O despacho foi assinado pelo ministro da Fazenda, Dario Durigan, às 22h38. A decisão levou em consideração pareceres favoráveis da Secretaria do Tesouro Nacional (STN) e da Procuradoria-Geral da Fazenda Nacional (PGFN), que concluíram que São Paulo preenchia os requisitos necessários para contratar a operação.
O governo paulista aguardava a autorização havia mais de 70 dias. O pedido de financiamento de R$ 5,4 bilhões havia chegado ao Ministério da Fazenda em novembro de 2025. Em maio deste ano, STN e PGFN já haviam emitido pareceres favoráveis, mas faltava a autorização final da Fazenda.
Recursos serão destinados a obras de infraestrutura
O financiamento será utilizado em projetos de infraestrutura no Estado. Entre as obras previstas estão:
- expansão das linhas 6-Laranja e 5-Lilás do metrô;
- duplicação da Rodovia dos Tamoios;
- melhorias nas linhas 8-Diamante, 9-Esmeralda, 11-Coral, 12-Safira e 13-Jade da rede ferroviária;
- obras de travessias hídricas no interior paulista.
A liberação ocorreu antes de uma decisão do ministro Flávio Dino, relator da ação apresentada pelo governo de São Paulo no STF.
Tarcísio questionou tratamento dado a São Paulo
Na ação encaminhada ao Supremo, o governo paulista alegou que não vinha recebendo tratamento isonômico em comparação com outros Estados que também buscavam financiamentos em bancos públicos com garantia da União.
São Paulo citou o Piauí como exemplo. Segundo a argumentação apresentada ao STF, pedidos do Estado nordestino passaram por avaliação técnica em 19 de maio e receberam autorização do Ministério da Fazenda em 49 dias.
A demora ganhou dimensão política durante o debate entre Tarcísio e o ex-ministro da Fazenda Fernando Haddad (PT), realizado no domingo (9), pela TV Band. Na ocasião, o governador questionou a demora na liberação de outros financiamentos e cobrou explicações sobre operações envolvendo o Banco Europeu de Investimento, o Banco Mundial e o Banco do Brasil.

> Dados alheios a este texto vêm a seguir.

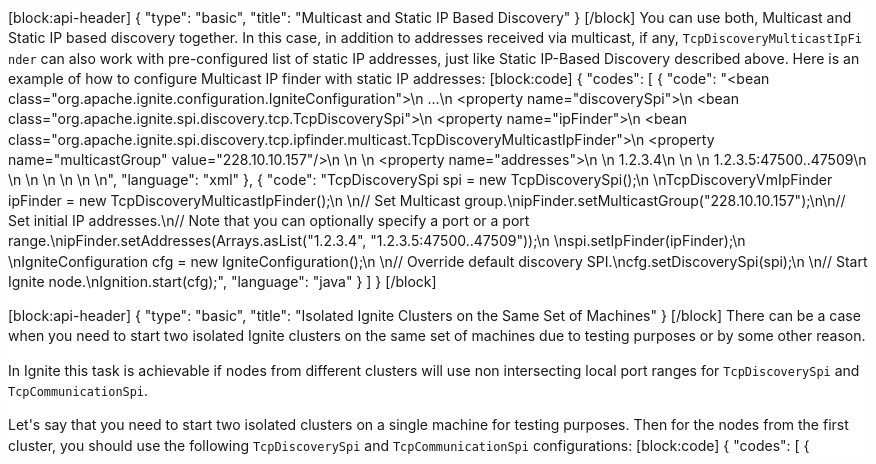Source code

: [block:api-header]
{
  "type": "basic",
  "title": "Multicast and Static IP Based Discovery"
}
[/block]
You can use both, Multicast and Static IP based discovery together. In this case, in addition to addresses received via multicast, if any, `TcpDiscoveryMulticastIpFinder` can also work with pre-configured list of static IP addresses, just like Static IP-Based Discovery described above. Here is an example of how to configure Multicast IP finder with static IP addresses:
[block:code]
{
  "codes": [
    {
      "code": "<bean class=\"org.apache.ignite.configuration.IgniteConfiguration\">\n  ...\n  <property name=\"discoverySpi\">\n    <bean class=\"org.apache.ignite.spi.discovery.tcp.TcpDiscoverySpi\">\n      <property name=\"ipFinder\">\n        <bean class=\"org.apache.ignite.spi.discovery.tcp.ipfinder.multicast.TcpDiscoveryMulticastIpFinder\">\n          <property name=\"multicastGroup\" value=\"228.10.10.157\"/>\n           \n          <!-- list of static IP addresses-->\n          <property name=\"addresses\">\n            <list>\n              <value>1.2.3.4</value>\n              \n              <!-- \n                  IP Address and optional port range.\n                  You can also optionally specify an individual port.\n              -->\n              <value>1.2.3.5:47500..47509</value>\n            </list>\n          </property>\n        </bean>\n      </property>\n    </bean>\n  </property>\n</bean>",
      "language": "xml"
    },
    {
      "code": "TcpDiscoverySpi spi = new TcpDiscoverySpi();\n \nTcpDiscoveryVmIpFinder ipFinder = new TcpDiscoveryMulticastIpFinder();\n \n// Set Multicast group.\nipFinder.setMulticastGroup(\"228.10.10.157\");\n\n// Set initial IP addresses.\n// Note that you can optionally specify a port or a port range.\nipFinder.setAddresses(Arrays.asList(\"1.2.3.4\", \"1.2.3.5:47500..47509\"));\n \nspi.setIpFinder(ipFinder);\n \nIgniteConfiguration cfg = new IgniteConfiguration();\n \n// Override default discovery SPI.\ncfg.setDiscoverySpi(spi);\n \n// Start Ignite node.\nIgnition.start(cfg);",
      "language": "java"
    }
  ]
}
[/block]

[block:api-header]
{
  "type": "basic",
  "title": "Isolated Ignite Clusters on the Same Set of Machines"
}
[/block]
There can be a case when you need to start two isolated Ignite clusters on the same set of machines due to testing purposes or by some other reason.

In Ignite this task is achievable if nodes from different clusters will use non intersecting local port ranges for `TcpDiscoverySpi` and `TcpCommunicationSpi`.

Let's say that you need to start two isolated clusters on a single machine for testing purposes.
Then for the nodes from the first cluster, you should use the following `TcpDiscoverySpi` and `TcpCommunicationSpi` configurations:
[block:code]
{
  "codes": [
    {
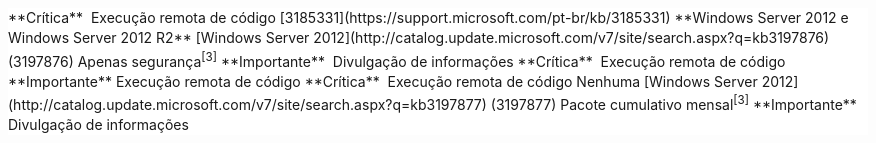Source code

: </td>
<td style="border:1px solid black;">
**Crítica**  
Execução remota de código

</td>
<td style="border:1px solid black;">
[3185331](https://support.microsoft.com/pt-br/kb/3185331)

</td>
</tr>
<tr>
<td style="border:1px solid black;" colspan="6">
**Windows Server 2012 e Windows Server 2012 R2**

</td>
</tr>
<tr>
<td style="border:1px solid black;">
[Windows Server 2012](http://catalog.update.microsoft.com/v7/site/search.aspx?q=kb3197876)  
(3197876)  
Apenas segurança<sup>[3]</sup>

</td>
<td style="border:1px solid black;">
**Importante**  
Divulgação de informações

</td>
<td style="border:1px solid black;">
**Crítica**  
Execução remota de código

</td>
<td style="border:1px solid black;">
**Importante**  
Execução remota de código

</td>
<td style="border:1px solid black;">
**Crítica**  
Execução remota de código

</td>
<td style="border:1px solid black;">
Nenhuma

</td>
</tr>
<tr>
<td style="border:1px solid black;">
[Windows Server 2012](http://catalog.update.microsoft.com/v7/site/search.aspx?q=kb3197877)  
(3197877)  
Pacote cumulativo mensal<sup>[3]</sup>

</td>
<td style="border:1px solid black;">
**Importante**  
Divulgação de informações
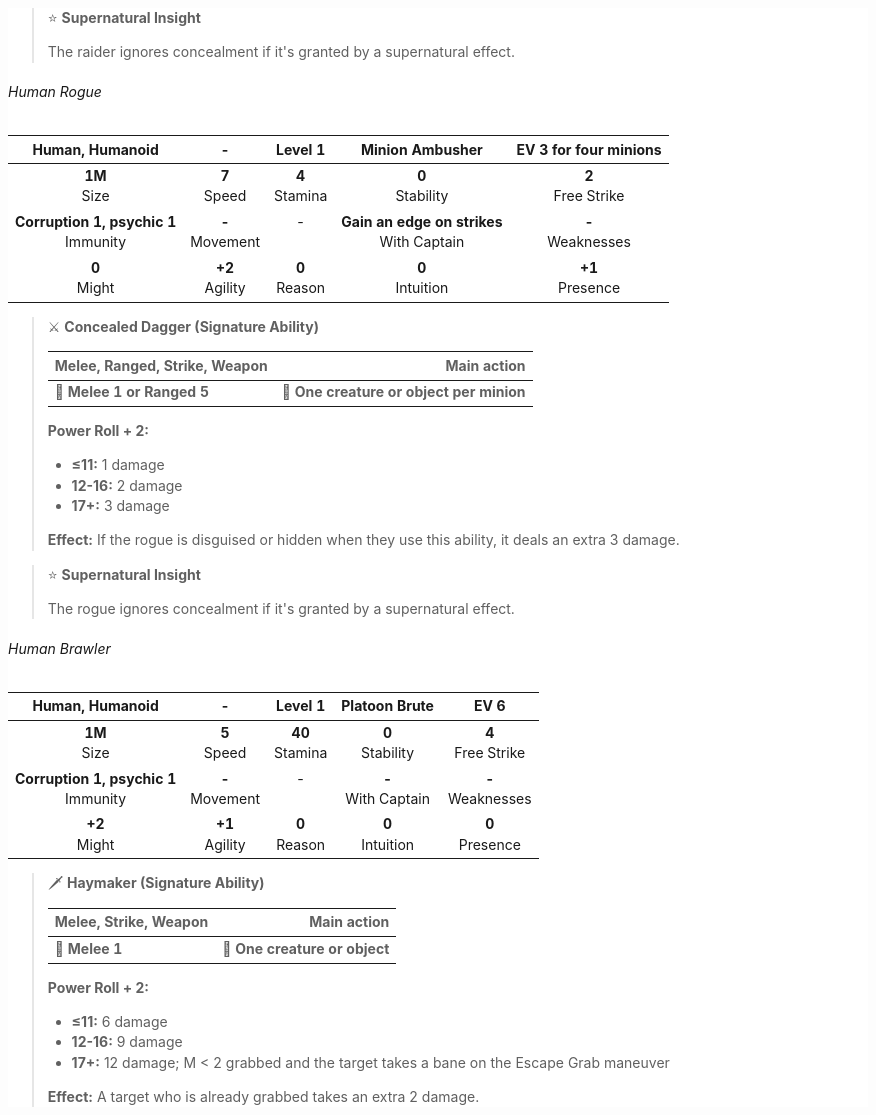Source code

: 
> ⭐️ **Supernatural Insight**
>
> The raider ignores concealment if it's granted by a supernatural effect.

###### Human Rogue

|              Human, Humanoid              |          -          |      Level 1       |                Minion Ambusher                | EV 3 for four minions  |
| :---------------------------------------: | :-----------------: | :----------------: | :-------------------------------------------: | :--------------------: |
|             **1M**<br/> Size              |  **7**<br/> Speed   | **4**<br/> Stamina |             **0**<br/> Stability              | **2**<br/> Free Strike |
| **Corruption 1, psychic 1**<br/> Immunity | **-**<br/> Movement |         -          | **Gain an edge on strikes**<br/> With Captain | **-**<br/> Weaknesses  |
|             **0**<br/> Might              | **+2**<br/> Agility | **0**<br/> Reason  |             **0**<br/> Intuition              |  **+1**<br/> Presence  |


> ⚔️ **Concealed Dagger (Signature Ability)**
>
> | **Melee, Ranged, Strike, Weapon** |                          **Main action** |
> | --------------------------------- | ---------------------------------------: |
> | **📏 Melee 1 or Ranged 5**        | **🎯 One creature or object per minion** |
>
> **Power Roll + 2:**
>
> - **≤11:** 1 damage
> - **12-16:** 2 damage
> - **17+:** 3 damage
>
> **Effect:** If the rogue is disguised or hidden when they use this ability, it deals an extra 3 damage.


> ⭐️ **Supernatural Insight**
>
> The rogue ignores concealment if it's granted by a supernatural effect.

###### Human Brawler

|              Human, Humanoid              |          -          |       Level 1       |      Platoon Brute      |          EV 6          |
| :---------------------------------------: | :-----------------: | :-----------------: | :---------------------: | :--------------------: |
|             **1M**<br/> Size              |  **5**<br/> Speed   | **40**<br/> Stamina |  **0**<br/> Stability   | **4**<br/> Free Strike |
| **Corruption 1, psychic 1**<br/> Immunity | **-**<br/> Movement |          -          | **-**<br/> With Captain | **-**<br/> Weaknesses  |
|             **+2**<br/> Might             | **+1**<br/> Agility |  **0**<br/> Reason  |  **0**<br/> Intuition   |  **0**<br/> Presence   |


> 🗡 **Haymaker (Signature Ability)**
>
> | **Melee, Strike, Weapon** |               **Main action** |
> | ------------------------- | ----------------------------: |
> | **📏 Melee 1**            | **🎯 One creature or object** |
>
> **Power Roll + 2:**
>
> - **≤11:** 6 damage
> - **12-16:** 9 damage
> - **17+:** 12 damage; M < 2 grabbed and the target takes a bane on the Escape Grab maneuver
>
> **Effect:** A target who is already grabbed takes an extra 2 damage.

Haddad rebateu as críticas destacando benefícios concedidos a São Paulo no programa de renegociação da dívida estadual. Segundo o ex-ministro, o Estado obteve R$ 128 bilhões em abatimentos no serviço da dívida.
Aliados de Tarcísio falaram em boicote
A demora também provocou reação de aliados da direita. O senador e candidato à Presidência Flávio Bolsonaro (PL) classificou a situação como um possível “boicote”.
O governo federal, por outro lado, rejeitou a acusação de interferência política. O Ministério da Fazenda afirmou que os pedidos seguem procedimentos técnicos e legais, enquanto a Casa Civil também negou interferência política nos processos.
O presidente do BNDES, Aloizio Mercadante, declarou ainda que São Paulo é o Estado que mais recebeu aprovações da instituição.
A disputa ocorre em meio ao cenário eleitoral de 2026, com Tarcísio e integrantes da direita ampliando as críticas à atuação do governo federal em relação ao Estado de São Paulo.